**Given records**:
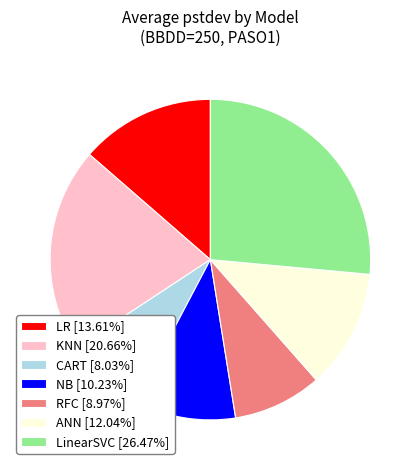

Count the number of slices in the pie.

7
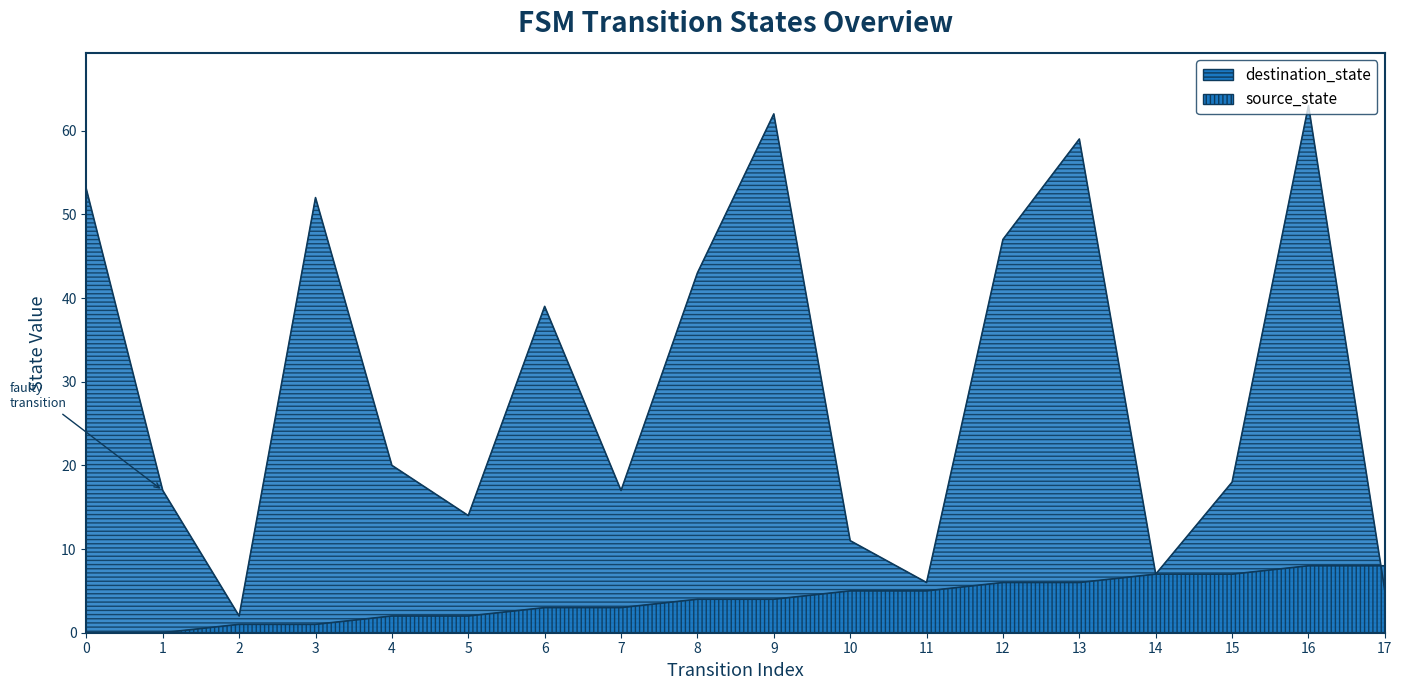

What is the difference between the maximum and minimum values in the source_state series?

8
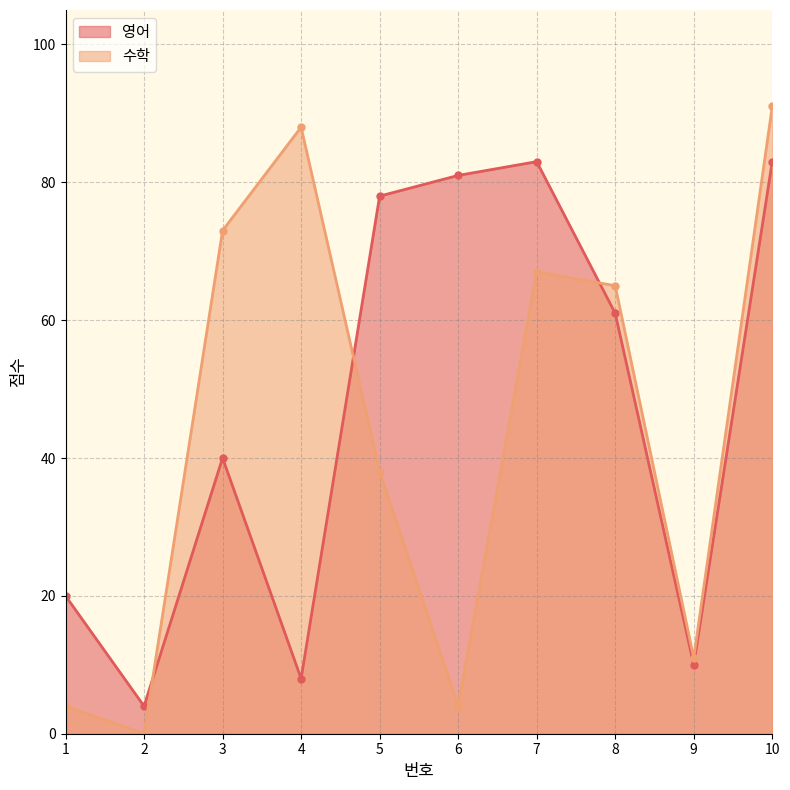

Where does the 수학 series first go above 65?

3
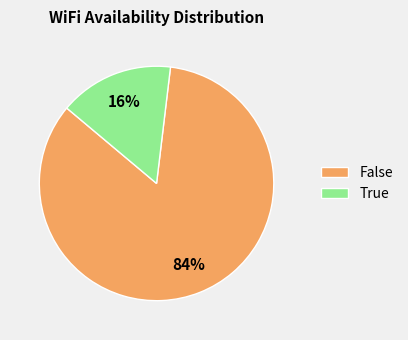

How many slices are in this pie chart?

2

**Task description**: Rewrite all the items above, replacing each instance of "slices" with "segments" and keeping everything else unchanged. Omit the pictures.

**Problem solution**:
Count the number of segments in the pie.

7

What is the difference between the maximum and minimum values in the source_state series?

8

Where does the 수학 series first go above 65?

3

How many segments are in this pie chart?

2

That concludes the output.